#### WORK INSTRUCTIONS:
Pull the text lines from all of the records below and reproduce them verbatim, omitting the pictures.

[[ SOURCE MATERIAL, beginning ]]

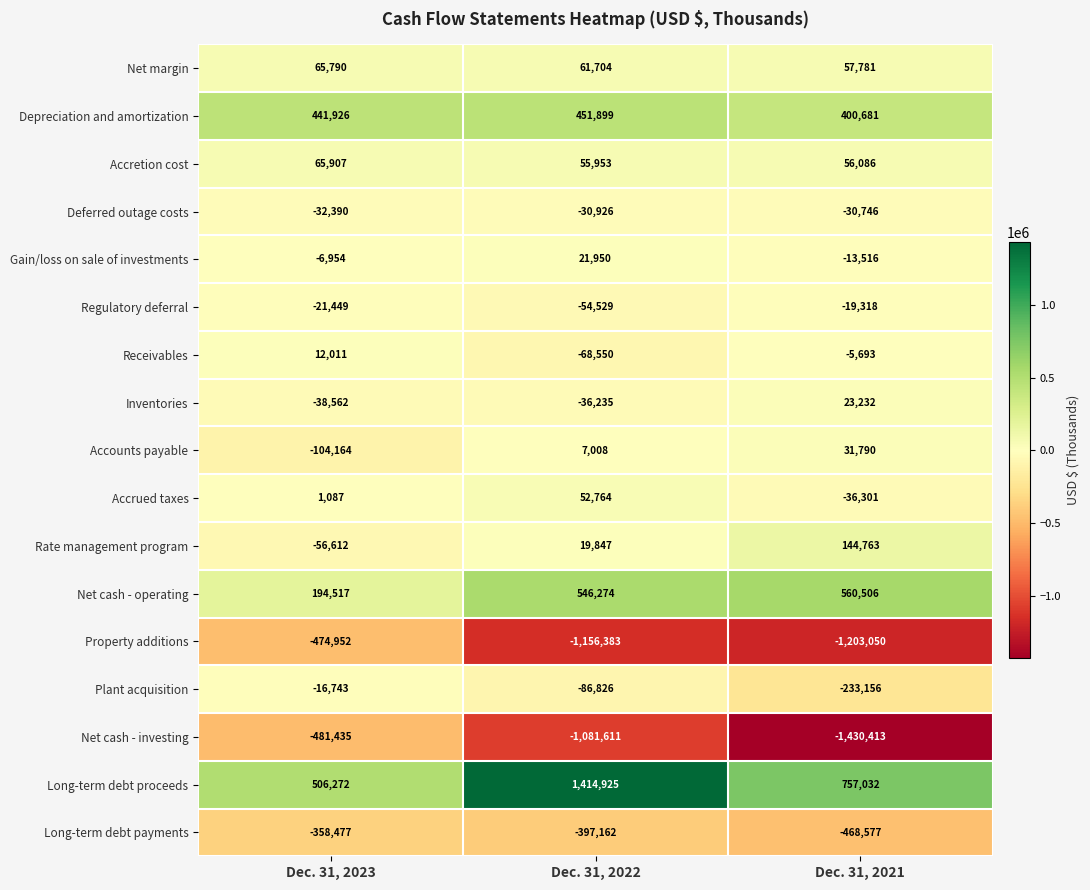

The value of Gain/loss on sale of investments at Dec. 31, 2022 is 21950. True or false?

True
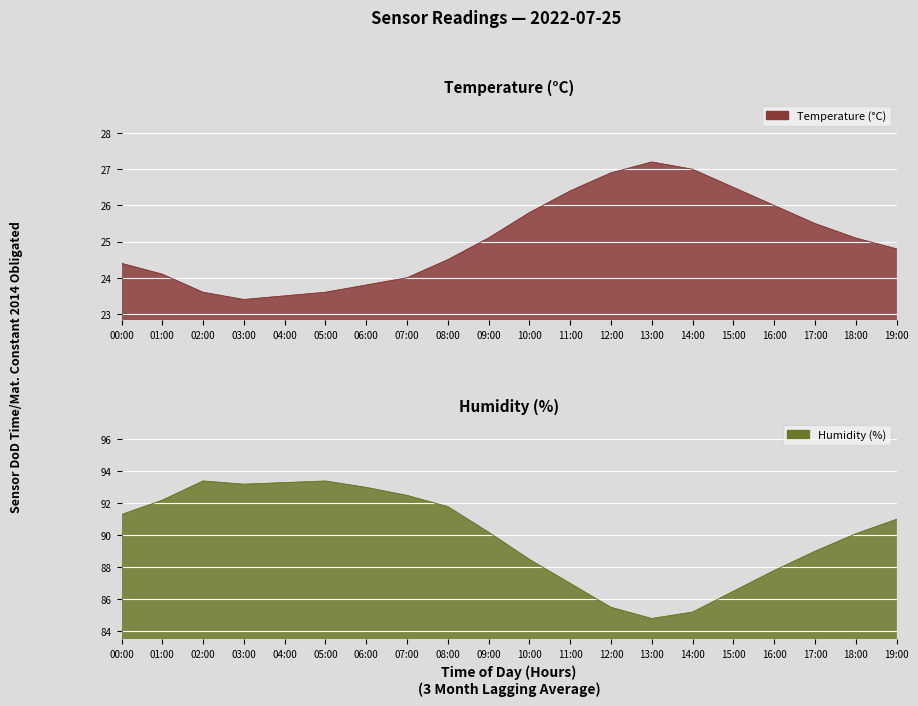

What position from the left is 17:00?

18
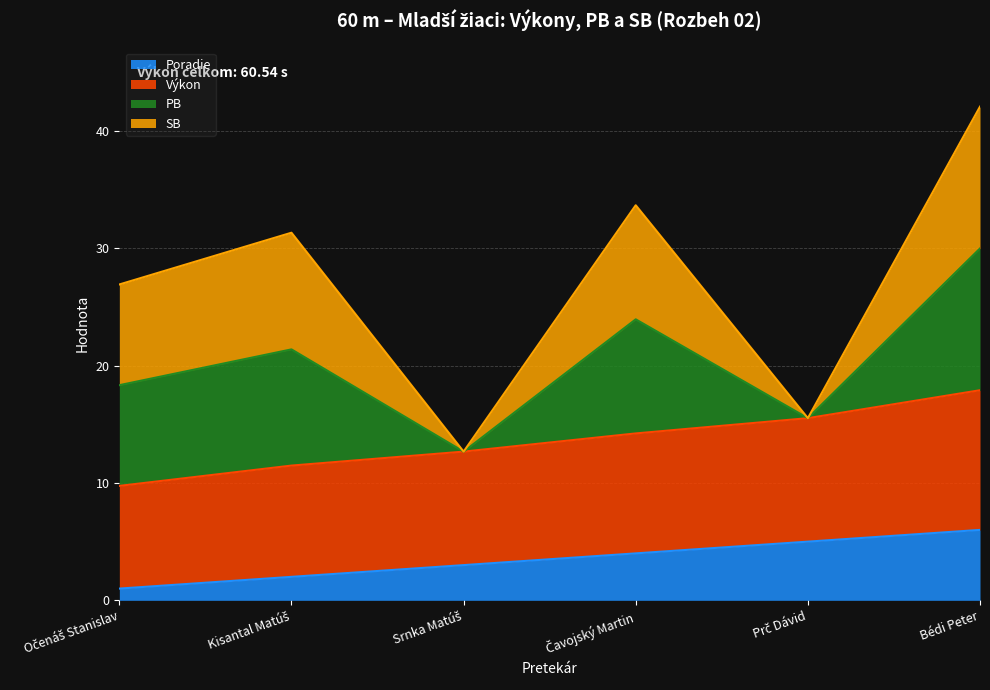

What is the minimum value for Poradie?

1.0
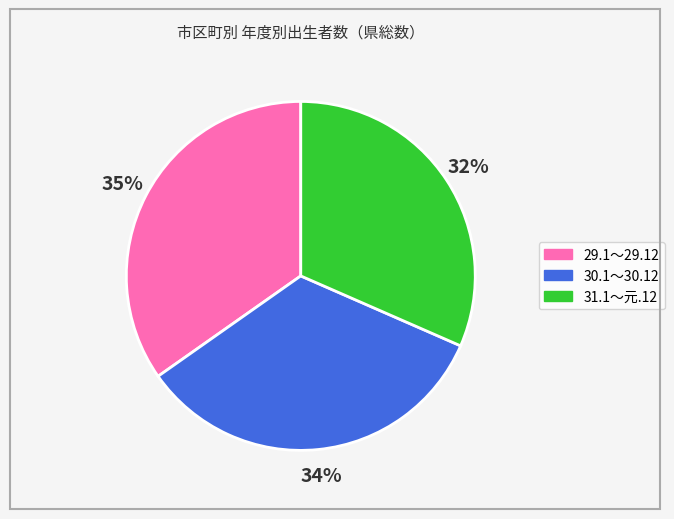

Count the number of slices in the pie.

3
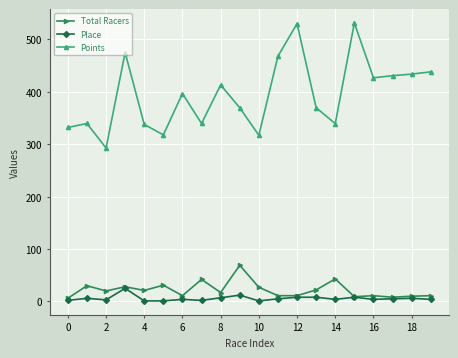

True or false: Points and Total Racers cross at least once.

False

[[ SOURCE MATERIAL, end ]]

#### REPLY:
The value of Gain/loss on sale of investments at Dec. 31, 2022 is 21950. True or false?

True

What position from the left is 17:00?

18

What is the minimum value for Poradie?

1.0

Count the number of slices in the pie.

3

True or false: Points and Total Racers cross at least once.

False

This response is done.